[[ WORKING DATA open ]]

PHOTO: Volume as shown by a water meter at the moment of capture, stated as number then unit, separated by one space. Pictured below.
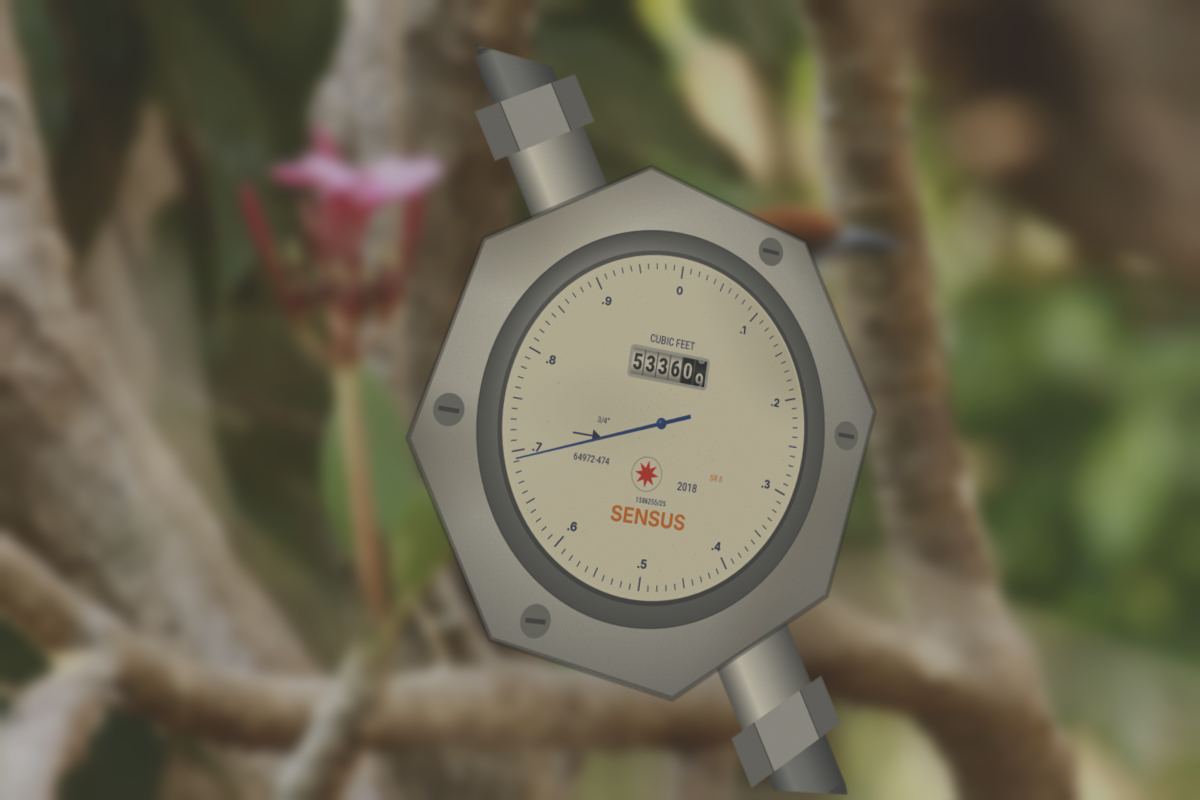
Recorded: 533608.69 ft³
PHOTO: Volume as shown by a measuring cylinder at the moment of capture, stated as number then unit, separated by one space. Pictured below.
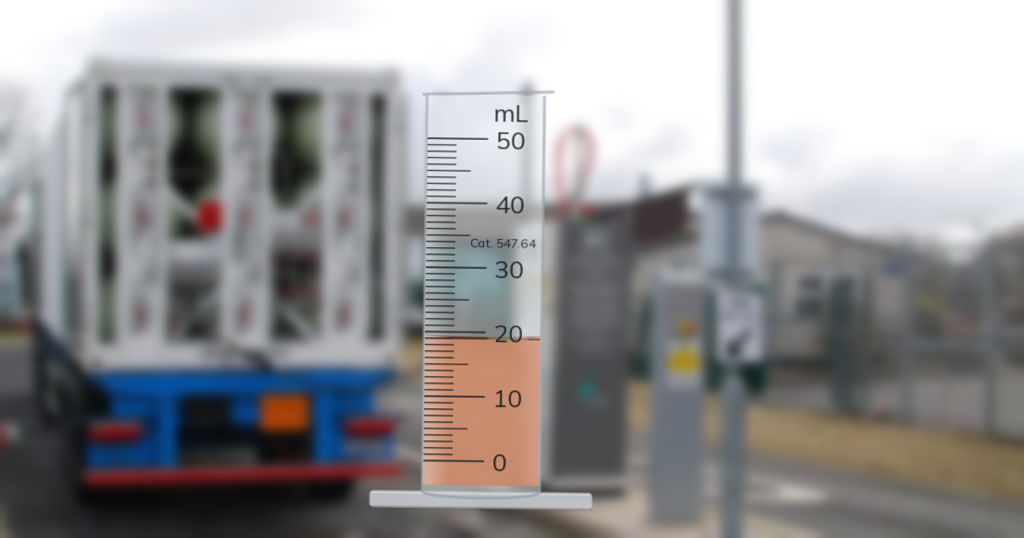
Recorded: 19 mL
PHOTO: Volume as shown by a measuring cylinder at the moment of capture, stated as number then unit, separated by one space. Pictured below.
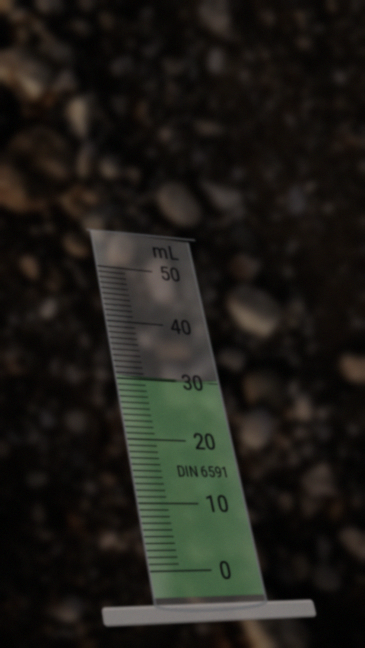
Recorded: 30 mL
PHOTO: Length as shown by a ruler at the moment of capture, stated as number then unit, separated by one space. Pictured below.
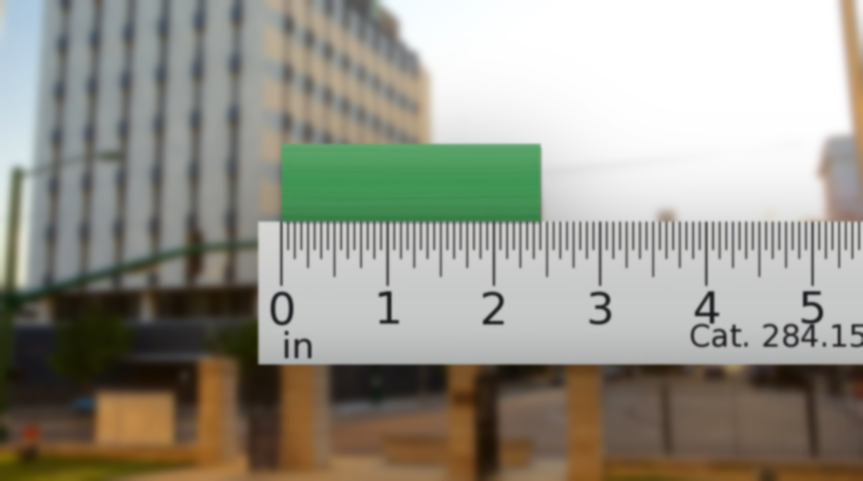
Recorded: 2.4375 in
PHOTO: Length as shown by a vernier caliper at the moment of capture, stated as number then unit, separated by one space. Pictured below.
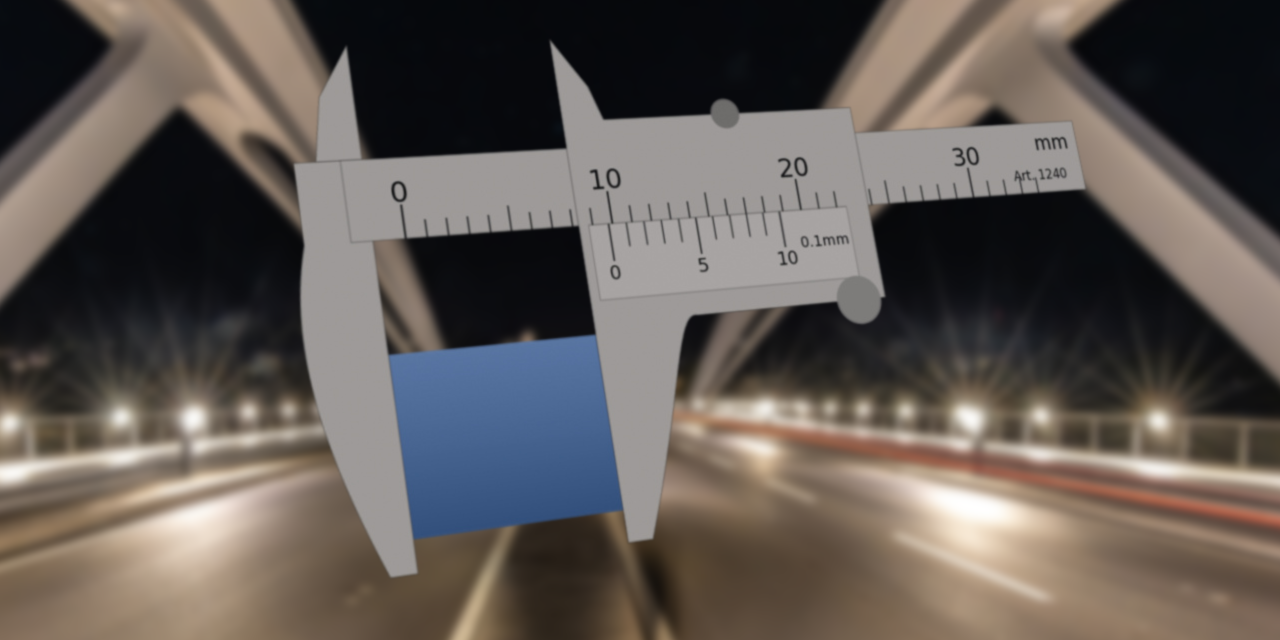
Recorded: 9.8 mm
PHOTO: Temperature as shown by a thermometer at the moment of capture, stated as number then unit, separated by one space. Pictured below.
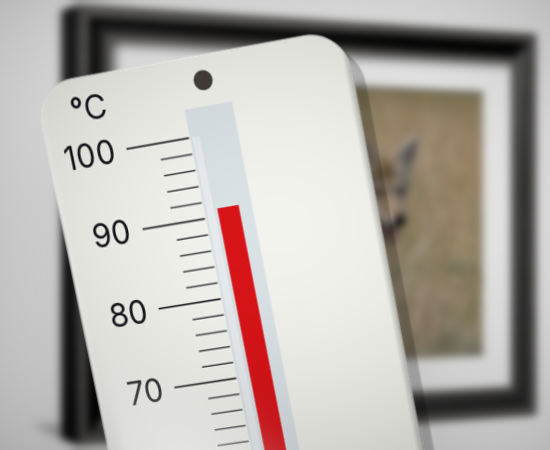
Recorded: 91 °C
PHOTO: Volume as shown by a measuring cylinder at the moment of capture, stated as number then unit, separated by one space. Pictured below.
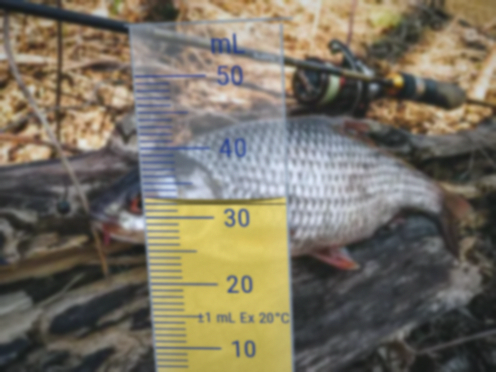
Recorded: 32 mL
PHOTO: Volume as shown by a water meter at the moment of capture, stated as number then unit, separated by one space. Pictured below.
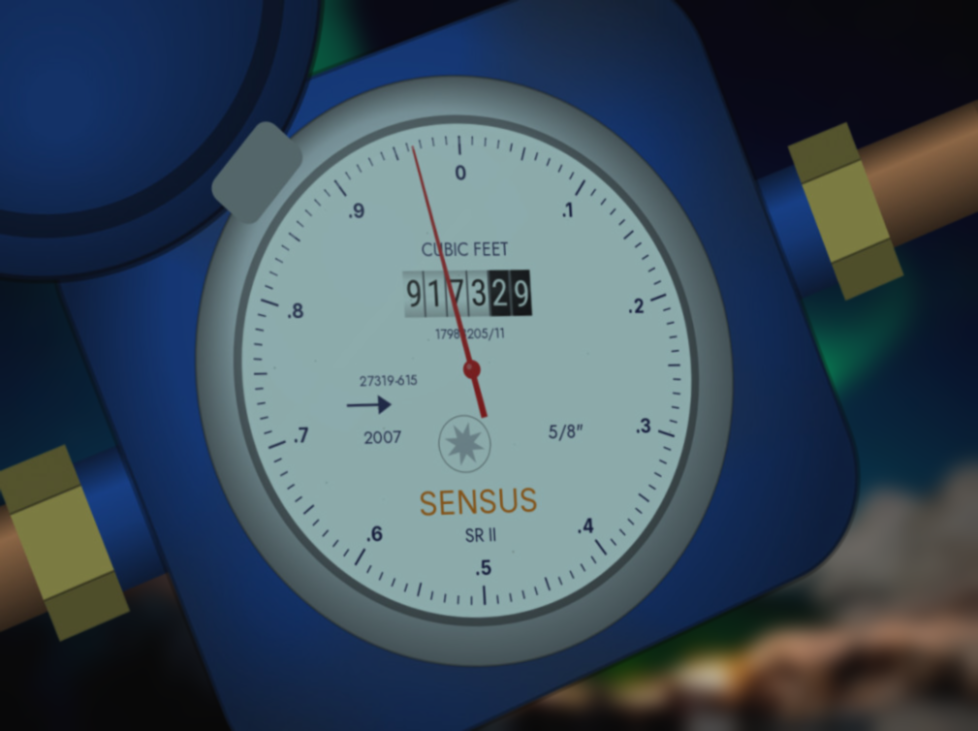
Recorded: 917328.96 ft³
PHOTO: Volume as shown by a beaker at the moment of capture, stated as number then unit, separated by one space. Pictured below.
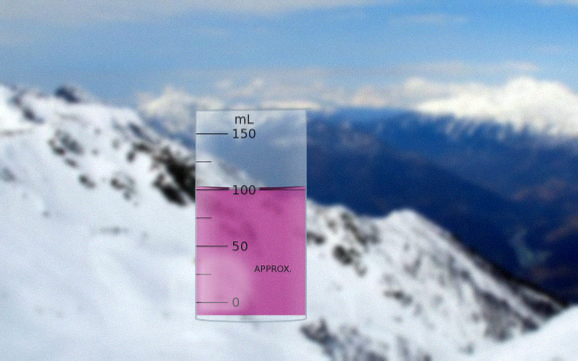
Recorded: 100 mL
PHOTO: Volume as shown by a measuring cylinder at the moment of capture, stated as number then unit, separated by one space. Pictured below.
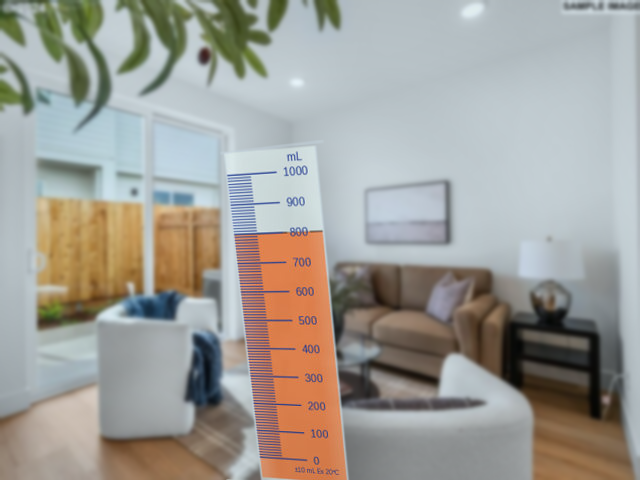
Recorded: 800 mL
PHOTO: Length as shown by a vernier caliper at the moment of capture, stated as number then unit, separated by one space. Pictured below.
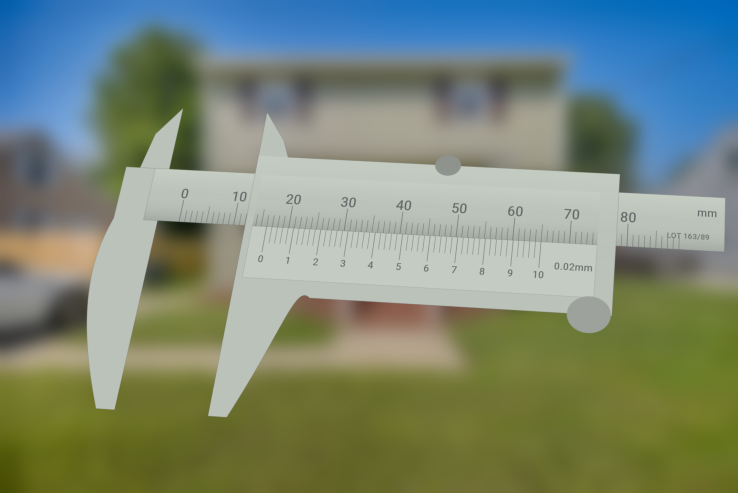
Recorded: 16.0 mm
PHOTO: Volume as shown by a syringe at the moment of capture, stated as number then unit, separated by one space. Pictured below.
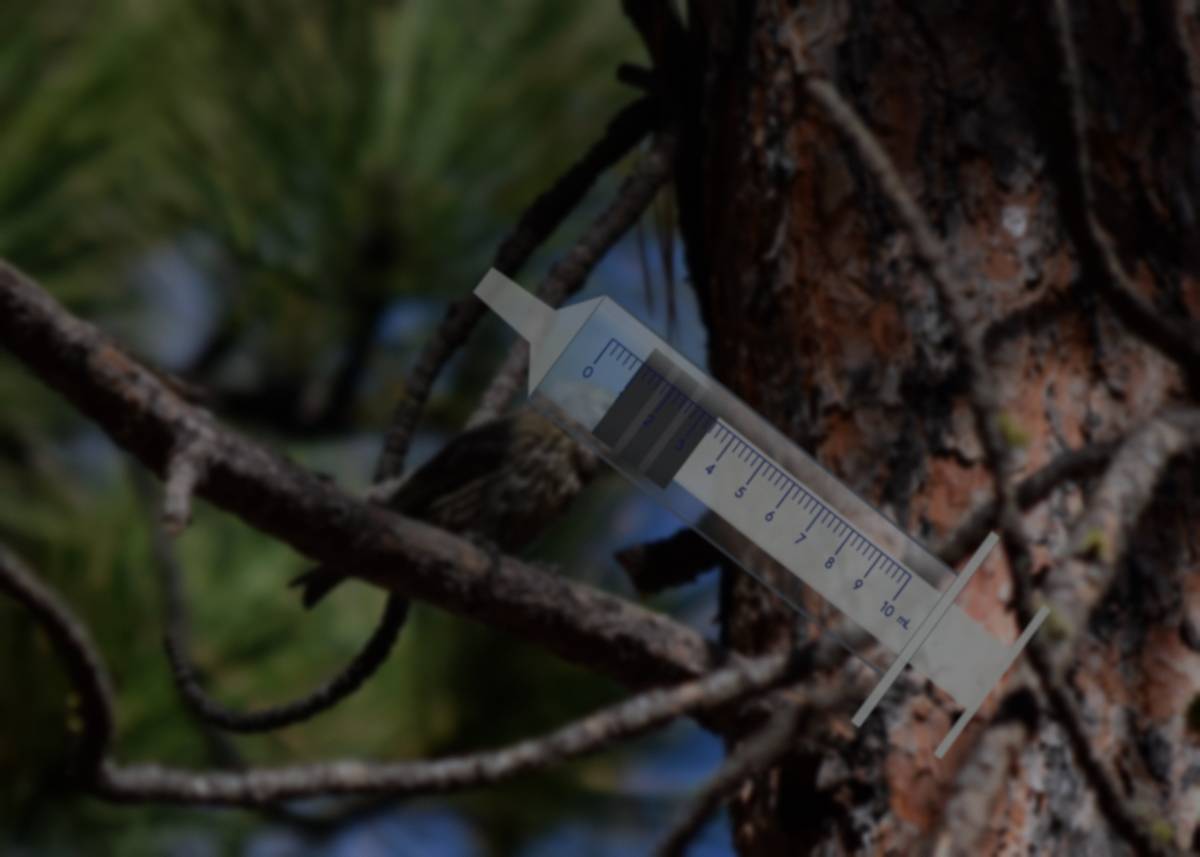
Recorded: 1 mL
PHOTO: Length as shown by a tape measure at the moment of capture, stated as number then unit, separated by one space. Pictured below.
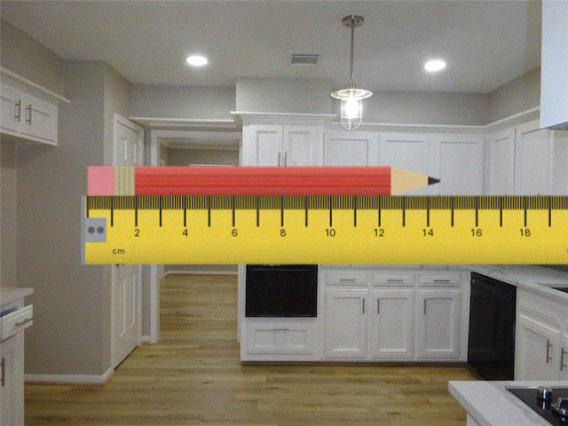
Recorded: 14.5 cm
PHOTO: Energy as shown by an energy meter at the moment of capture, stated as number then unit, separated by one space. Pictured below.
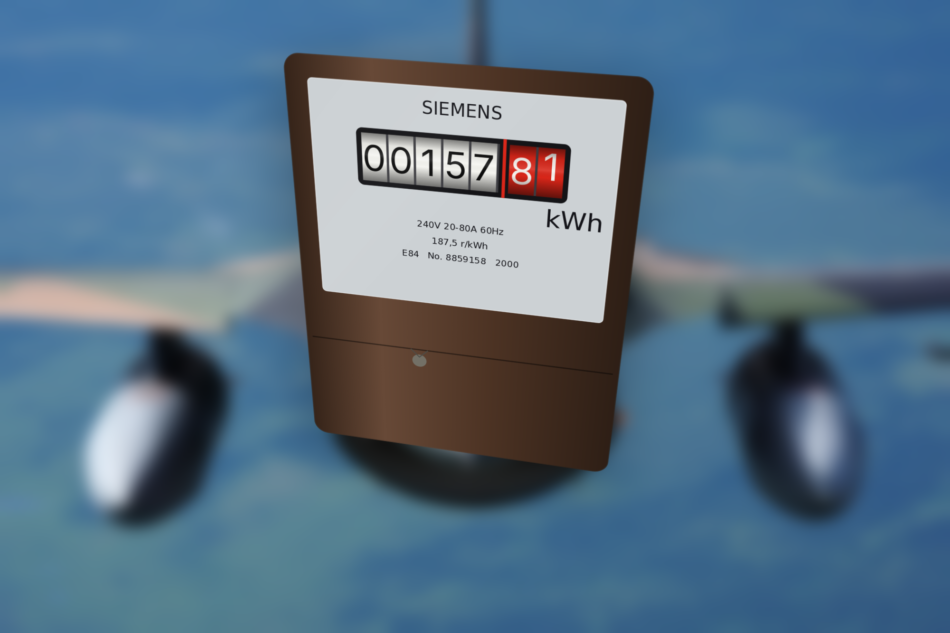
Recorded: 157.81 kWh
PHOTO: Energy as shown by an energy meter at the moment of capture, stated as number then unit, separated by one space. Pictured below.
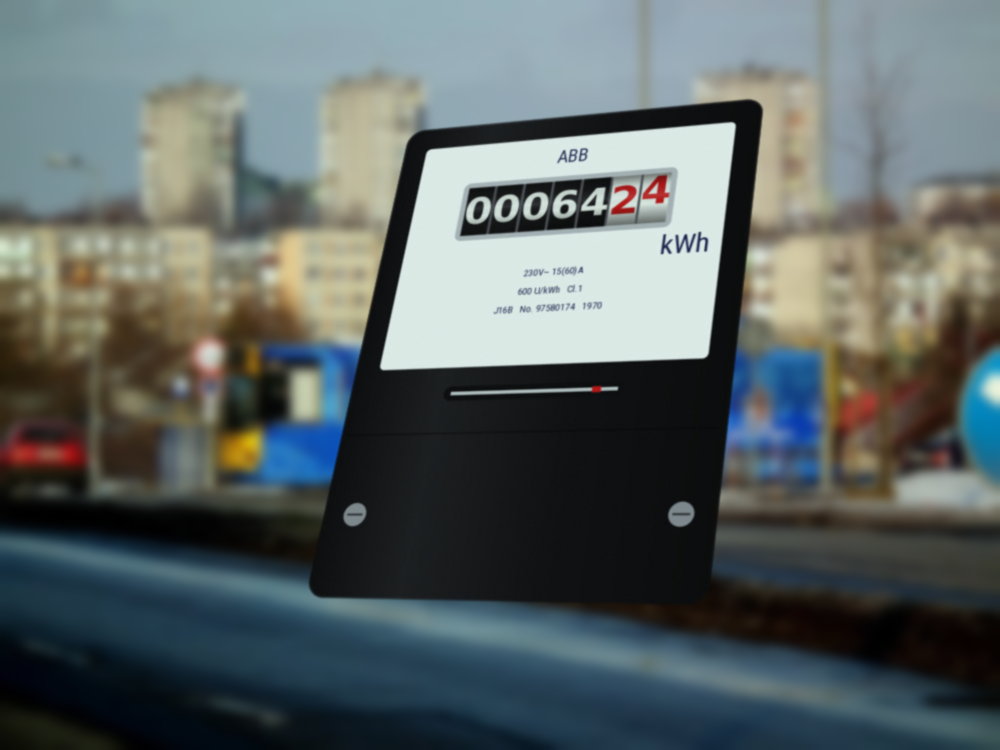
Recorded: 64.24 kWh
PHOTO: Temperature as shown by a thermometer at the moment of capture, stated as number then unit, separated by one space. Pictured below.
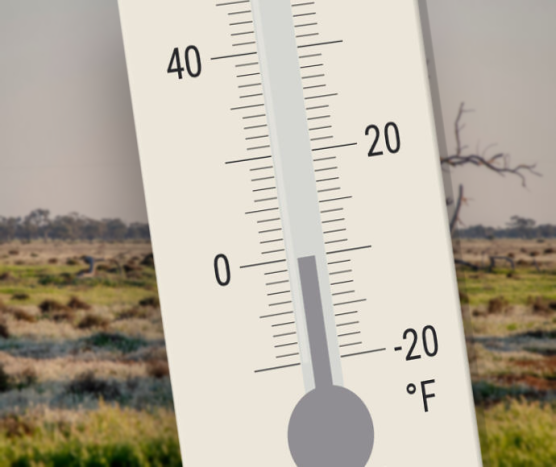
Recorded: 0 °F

[[ WORKING DATA closed ]]

• _EXERCISE_: Lay out all these rows as a two-column CSV with the headers "prompt" and "reading", one line per row, putting each row's text and its answer in their own quoted field with any line breaks turned into spaces. Leave the pictures out.

• _FINISHED TASK_:
prompt,reading
"PHOTO: Volume as shown by a water meter at the moment of capture, stated as number then unit, separated by one space. Pictured below. Recorded:","533608.69 ft³"
"PHOTO: Volume as shown by a measuring cylinder at the moment of capture, stated as number then unit, separated by one space. Pictured below. Recorded:","19 mL"
"PHOTO: Volume as shown by a measuring cylinder at the moment of capture, stated as number then unit, separated by one space. Pictured below. Recorded:","30 mL"
"PHOTO: Length as shown by a ruler at the moment of capture, stated as number then unit, separated by one space. Pictured below. Recorded:","2.4375 in"
"PHOTO: Length as shown by a vernier caliper at the moment of capture, stated as number then unit, separated by one space. Pictured below. Recorded:","9.8 mm"
"PHOTO: Temperature as shown by a thermometer at the moment of capture, stated as number then unit, separated by one space. Pictured below. Recorded:","91 °C"
"PHOTO: Volume as shown by a measuring cylinder at the moment of capture, stated as number then unit, separated by one space. Pictured below. Recorded:","32 mL"
"PHOTO: Volume as shown by a water meter at the moment of capture, stated as number then unit, separated by one space. Pictured below. Recorded:","917328.96 ft³"
"PHOTO: Volume as shown by a beaker at the moment of capture, stated as number then unit, separated by one space. Pictured below. Recorded:","100 mL"
"PHOTO: Volume as shown by a measuring cylinder at the moment of capture, stated as number then unit, separated by one space. Pictured below. Recorded:","800 mL"
"PHOTO: Length as shown by a vernier caliper at the moment of capture, stated as number then unit, separated by one space. Pictured below. Recorded:","16.0 mm"
"PHOTO: Volume as shown by a syringe at the moment of capture, stated as number then unit, separated by one space. Pictured below. Recorded:","1 mL"
"PHOTO: Length as shown by a tape measure at the moment of capture, stated as number then unit, separated by one space. Pictured below. Recorded:","14.5 cm"
"PHOTO: Energy as shown by an energy meter at the moment of capture, stated as number then unit, separated by one space. Pictured below. Recorded:","157.81 kWh"
"PHOTO: Energy as shown by an energy meter at the moment of capture, stated as number then unit, separated by one space. Pictured below. Recorded:","64.24 kWh"
"PHOTO: Temperature as shown by a thermometer at the moment of capture, stated as number then unit, separated by one space. Pictured below. Recorded:","0 °F"